Challenges : les journalistes s’inquiètent de « la reprise en main idéologique » de LVMH
Les journalistes du magazine Challenges ont dénoncé mercredi dans un communiqué "une volonté de reprise en main idéologique de la rédaction" par le milliardaire Bernard Arnault, qui va racheter le titre.
Son groupe de luxe LVMH "exige la création d'une nouvelle charte (déontologique, NDLR) et une réorientation de la ligne" de Challenges, d'après le bureau de la Société des journalistes (SDJ). L'homme d'affaires Claude Perdriel, actionnaire majoritaire de Challenges, va passer la main fin décembre, à 99 ans. La vente à LVMH, pour un euro symbolique, comprend aussi les magazines Sciences et Avenir et La Recherche. M. Perdriel prévoit de renflouer encore Challenges à hauteur de trois millions d'euros. "Je crois que vous pouvez compter sur (Bernard Arnault) pour défendre le journal" économique et "suis sûr qu'il n'envisage aucun licenciement", a répété mercredi devant les rédactions Claude Perdriel, selon des propos rapportés par des participants à l'AFP. "Il n'y a que deux choses qui le gênent", le mode de nomination du directeur de la rédaction de Challenges ainsi que la mention de "l'adhésion à l'économie sociale de marché" dans la charte du journal, a-t-il ajouté.

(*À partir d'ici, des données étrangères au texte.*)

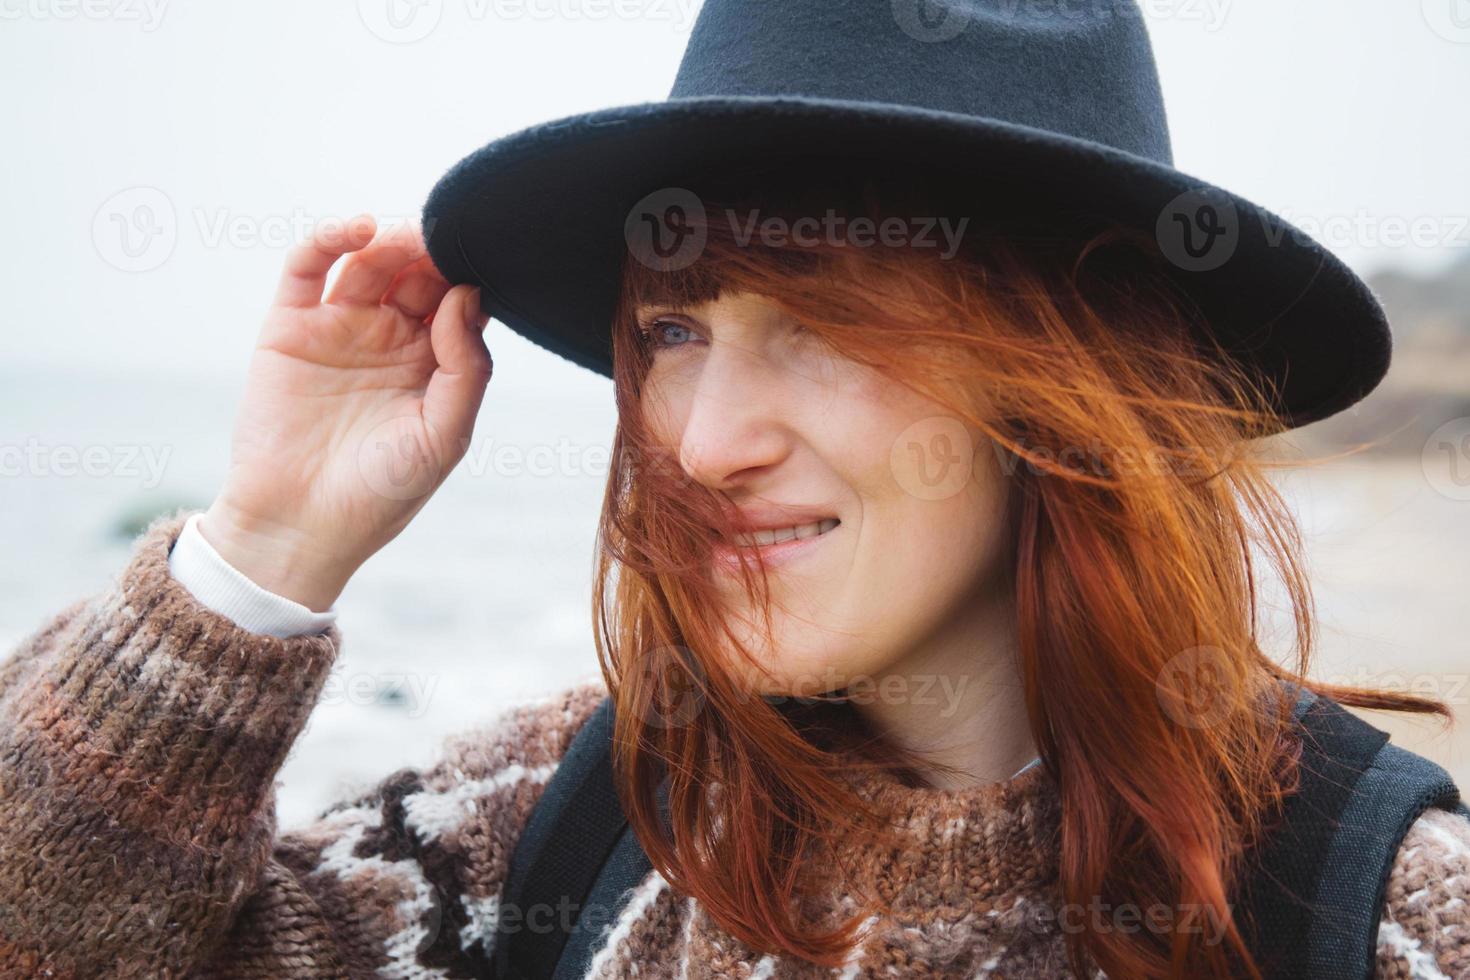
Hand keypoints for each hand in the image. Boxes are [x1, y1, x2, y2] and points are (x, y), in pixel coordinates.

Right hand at [199, 214, 491, 611]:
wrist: (299, 527)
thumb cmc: (380, 493)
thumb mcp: (444, 438)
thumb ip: (466, 369)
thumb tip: (467, 294)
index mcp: (433, 365)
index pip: (461, 302)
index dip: (472, 278)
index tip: (485, 264)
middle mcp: (390, 339)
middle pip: (419, 274)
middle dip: (435, 252)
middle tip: (449, 235)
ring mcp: (340, 328)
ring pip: (370, 262)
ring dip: (392, 240)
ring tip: (406, 237)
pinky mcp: (290, 326)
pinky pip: (309, 267)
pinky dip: (330, 238)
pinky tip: (358, 230)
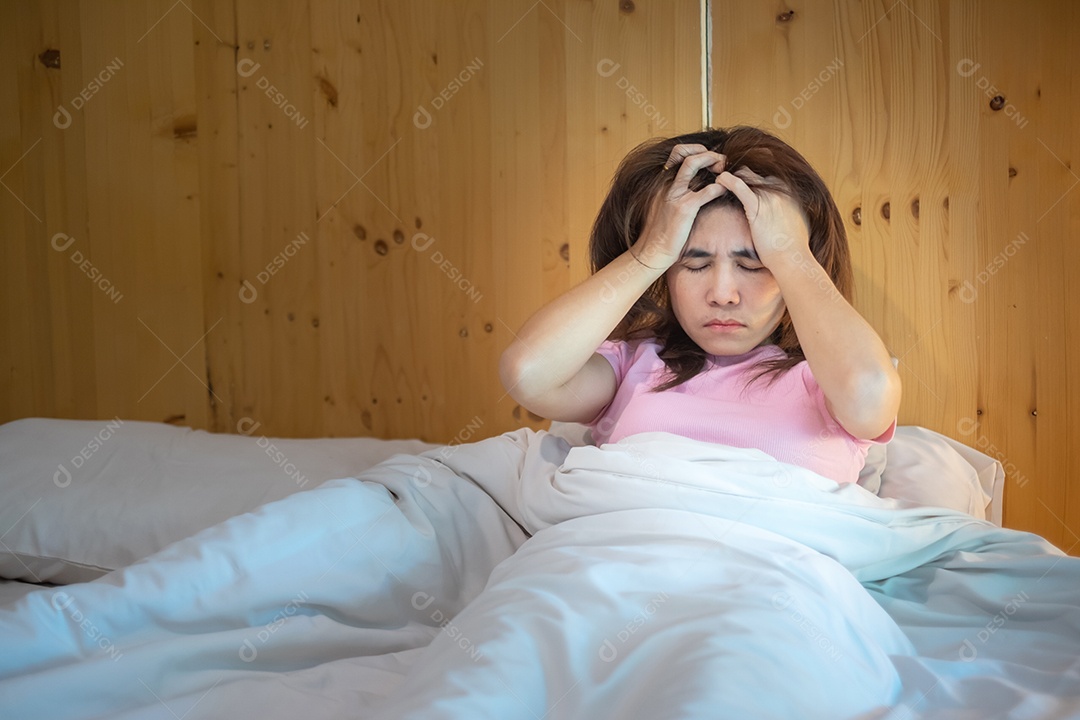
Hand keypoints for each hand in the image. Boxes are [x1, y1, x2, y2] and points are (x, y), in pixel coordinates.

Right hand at [631, 144, 729, 269]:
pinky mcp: (684, 208)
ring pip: (693, 163)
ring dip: (712, 160)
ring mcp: (674, 194)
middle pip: (684, 151)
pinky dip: (719, 187)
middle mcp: (666, 183)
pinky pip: (707, 190)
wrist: (652, 252)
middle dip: (705, 151)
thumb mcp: (665, 206)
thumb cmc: (662, 233)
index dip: (696, 150)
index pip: (678, 152)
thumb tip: (693, 186)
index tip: (709, 160)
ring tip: (723, 169)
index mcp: (662, 182)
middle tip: (720, 162)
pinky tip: (724, 190)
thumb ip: (676, 193)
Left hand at [714, 167, 810, 269]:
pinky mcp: (757, 206)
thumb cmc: (794, 247)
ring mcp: (769, 196)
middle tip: (729, 182)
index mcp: (790, 193)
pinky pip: (738, 186)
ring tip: (721, 180)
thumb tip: (789, 215)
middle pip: (756, 174)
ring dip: (732, 177)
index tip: (745, 185)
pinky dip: (727, 180)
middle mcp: (780, 190)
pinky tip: (720, 180)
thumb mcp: (798, 223)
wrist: (791, 257)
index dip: (755, 180)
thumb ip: (791, 212)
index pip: (768, 178)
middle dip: (743, 176)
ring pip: (746, 174)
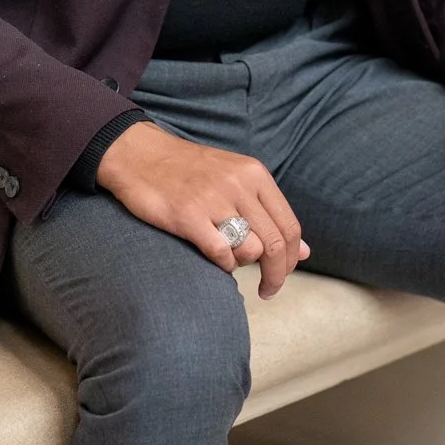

La rédaction est vivement opposée à ces changements. "Nous allons défendre cette charte et tout faire pour conserver cette indépendance" éditoriale, a lancé la présidente de la SDJ de Challenges, Delphine Déchaux. La charte définit Challenges comme "un magazine économique et politique non partisan et indépendant". Elle précise le processus de nomination du directeur de la rédaction, qui doit être validé par un vote de la majorité des journalistes. Fin septembre, les rédactions des trois titres devant être cédés avaient demandé le respect de leur "indépendance éditoriale", et la pérennité du classement annuel des 500 fortunes de Challenges, dans lequel M. Arnault et sa famille occupaient la deuxième place cette année. LVMH était entré dès 2020 à hauteur de 40% au capital des Éditions Croque Futur, qui publient les trois titres. Bernard Arnault n'a "jamais (eu) d'influence quelconque" sur Challenges, qu'il "aime", a assuré mercredi M. Perdriel. Une clause de cession, permettant aux journalistes d'un média qui change de propriétaire de le quitter avec des indemnités sera ouverte durant deux mois.
LVMH détient déjà le groupe Les Echos-Le Parisien, qui comprend les quotidiens éponymes et Radio Classique. Il a aussi racheté cette année la totalité du quotidien libéral L'Opinion et du site d'actualité financière L'Agefi, dont il détenait déjà des parts.